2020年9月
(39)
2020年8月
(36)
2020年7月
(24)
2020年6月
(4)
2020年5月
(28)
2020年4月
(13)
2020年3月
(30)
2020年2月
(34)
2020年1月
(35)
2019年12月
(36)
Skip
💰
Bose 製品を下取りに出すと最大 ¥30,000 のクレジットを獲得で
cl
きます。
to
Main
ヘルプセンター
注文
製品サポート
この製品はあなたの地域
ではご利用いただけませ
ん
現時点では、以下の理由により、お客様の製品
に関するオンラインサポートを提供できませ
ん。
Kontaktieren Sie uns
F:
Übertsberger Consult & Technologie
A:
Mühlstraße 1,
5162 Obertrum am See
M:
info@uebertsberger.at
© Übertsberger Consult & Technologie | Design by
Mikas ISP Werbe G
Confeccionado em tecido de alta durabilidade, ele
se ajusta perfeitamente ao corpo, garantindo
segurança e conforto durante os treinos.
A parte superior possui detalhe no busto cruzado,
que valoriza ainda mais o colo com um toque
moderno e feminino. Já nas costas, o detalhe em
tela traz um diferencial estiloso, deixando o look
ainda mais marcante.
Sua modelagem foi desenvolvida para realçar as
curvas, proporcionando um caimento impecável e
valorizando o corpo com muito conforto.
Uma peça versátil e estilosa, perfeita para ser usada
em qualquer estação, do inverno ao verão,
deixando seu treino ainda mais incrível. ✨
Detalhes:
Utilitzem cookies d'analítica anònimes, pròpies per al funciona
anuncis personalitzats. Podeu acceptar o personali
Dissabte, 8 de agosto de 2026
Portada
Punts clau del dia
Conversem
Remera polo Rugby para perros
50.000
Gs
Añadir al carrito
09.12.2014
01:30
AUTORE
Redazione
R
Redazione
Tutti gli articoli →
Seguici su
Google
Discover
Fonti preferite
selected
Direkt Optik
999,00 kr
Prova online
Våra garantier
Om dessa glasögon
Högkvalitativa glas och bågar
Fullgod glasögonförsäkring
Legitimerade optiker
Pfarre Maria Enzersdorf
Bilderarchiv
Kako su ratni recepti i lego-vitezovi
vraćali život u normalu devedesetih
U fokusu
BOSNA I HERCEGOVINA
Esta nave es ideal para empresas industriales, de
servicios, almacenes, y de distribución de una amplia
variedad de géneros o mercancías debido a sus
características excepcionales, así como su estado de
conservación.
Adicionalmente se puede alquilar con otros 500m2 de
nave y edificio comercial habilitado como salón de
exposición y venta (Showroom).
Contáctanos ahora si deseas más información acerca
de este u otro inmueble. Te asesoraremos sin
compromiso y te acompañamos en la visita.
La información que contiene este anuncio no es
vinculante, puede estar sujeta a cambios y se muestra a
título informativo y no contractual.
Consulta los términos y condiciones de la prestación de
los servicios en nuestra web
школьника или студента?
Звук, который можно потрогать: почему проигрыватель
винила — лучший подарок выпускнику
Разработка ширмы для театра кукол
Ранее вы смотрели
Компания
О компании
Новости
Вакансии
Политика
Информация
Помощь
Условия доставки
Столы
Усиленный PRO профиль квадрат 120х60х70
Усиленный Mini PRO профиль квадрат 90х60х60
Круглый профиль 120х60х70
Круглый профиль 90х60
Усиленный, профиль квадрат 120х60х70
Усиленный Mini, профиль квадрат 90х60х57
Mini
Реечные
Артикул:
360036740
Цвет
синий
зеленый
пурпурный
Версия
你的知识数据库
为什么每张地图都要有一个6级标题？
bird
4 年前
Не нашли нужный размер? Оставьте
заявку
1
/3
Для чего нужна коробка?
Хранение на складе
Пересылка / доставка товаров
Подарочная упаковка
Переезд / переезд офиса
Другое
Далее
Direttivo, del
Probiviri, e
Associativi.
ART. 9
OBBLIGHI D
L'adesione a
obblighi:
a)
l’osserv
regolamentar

==*==

Directions> The expected response is the entire listing, repeated word for word.

Result of the exercise>
2020年9月
(39)
2020年8月
(36)
2020年7月
(24)
2020年6月
(4)
2020年5月
(28)
2020年4月
(13)
2020年3月
(30)
2020年2月
(34)
2020年1月
(35)
2019年12月
(36)
Skip
💰
Bose 製品を下取りに出すと最大 ¥30,000 のクレジットを獲得で
cl
きます。
to
Main
ヘルプセンター
注文
製品サポート
この製品はあなたの地域
ではご利用いただけませ
ん
現時点では、以下の理由により、お客様の製品
に関するオンラインサポートを提供できませ
ん。
Kontaktieren Sie uns
F:
Übertsberger Consult & Technologie
A:
Mühlstraße 1,
5162 Obertrum am See
M:
info@uebertsberger.at
© Übertsberger Consult & Technologie | Design by
Mikas ISP Werbe G
Confeccionado em tecido de alta durabilidade, ele
se ajusta perfeitamente ao corpo, garantindo
segurança e conforto durante os treinos.
A parte superior possui detalhe no busto cruzado,
que valoriza ainda mais o colo com um toque
moderno e feminino. Já nas costas, o detalhe em
tela traz um diferencial estiloso, deixando o look
ainda mais marcante.
Sua modelagem foi desenvolvida para realçar as
curvas, proporcionando um caimento impecável e
valorizando o corpo com muito conforto.
Uma peça versátil e estilosa, perfeita para ser usada
em qualquer estação, do inverno ao verão,
deixando seu treino ainda mais incrível. ✨
Detalhes:
Utilitzem cookies d'analítica anònimes, pròpies per al funciona
anuncis personalitzats. Podeu acceptar o personali
Dissabte, 8 de agosto de 2026
Portada
Punts clau del dia
Conversem
Remera polo Rugby para perros
50.000
Gs
Añadir al carrito
09.12.2014
01:30
AUTORE
Redazione
R
Redazione
Tutti gli articoli →
Seguici su
Google
Discover
Fonti preferite
selected
Direkt Optik
999,00 kr
Prova online
Våra garantier
Om dessa glasögon
Högkvalitativa glas och bågar
Fullgod glasögonförsäkring
Legitimerade optiker
Pfarre Maria Enzersdorf
Bilderarchiv
Kako su ratni recepti i lego-vitezovi
vraćali život u normalu devedesetih
U fokusu
BOSNA I HERCEGOVINA
Esta nave es ideal para empresas industriales, de
servicios, almacenes, y de distribución de una amplia
variedad de géneros o mercancías debido a sus
características excepcionales, así como su estado de
conservación.
Adicionalmente se puede alquilar con otros 500m2 de
nave y edificio comercial habilitado como salón de
exposición y venta (Showroom).
Contáctanos ahora si deseas más información acerca
de este u otro inmueble. Te asesoraremos sin
compromiso y te acompañamos en la visita.
La información que contiene este anuncio no es
vinculante, puede estar sujeta a cambios y se muestra a
título informativo y no contractual.
Consulta los términos y condiciones de la prestación de
los servicios en nuestra web
школьника или студента?
Звук, который можно потрогать: почему проигрыватель
винила — лучший подарок выпускнику
Разработка ширмы для театра кукол
Ранее вы смотрели
Компания
О компании
Новости
Вакансии
Политика
Информация
Помощь
Условия доставки
Столы
Усиленный PRO профиль квадрат 120х60х70
Усиленный Mini PRO профиль квадрат 90х60х60
Круглый профиль 120х60х70
Круглый профиль 90х60
Усиленный, профиль квадрат 120х60х70
Усиленный Mini, профиль квадрат 90х60х57
Mini
Реечные
Артикул:
360036740
Цвет
синий
зеленый
пурпурный
Версия
你的知识数据库
为什么每张地图都要有一个6级标题？
bird
4 年前
Не нашли нужный размер? Оставьте
заявку
1
/3
Для чего нужна коробка?
Хранение на складе
Пересылка / доставка товаров
Подарочная упаковка
Переезд / переезд офиса
Другое
Далее
Direttivo, del
Probiviri, e
Associativi.
ART. 9
OBBLIGHI D
L'adesione a
obblighi:
a)
l’osserv
regolamentar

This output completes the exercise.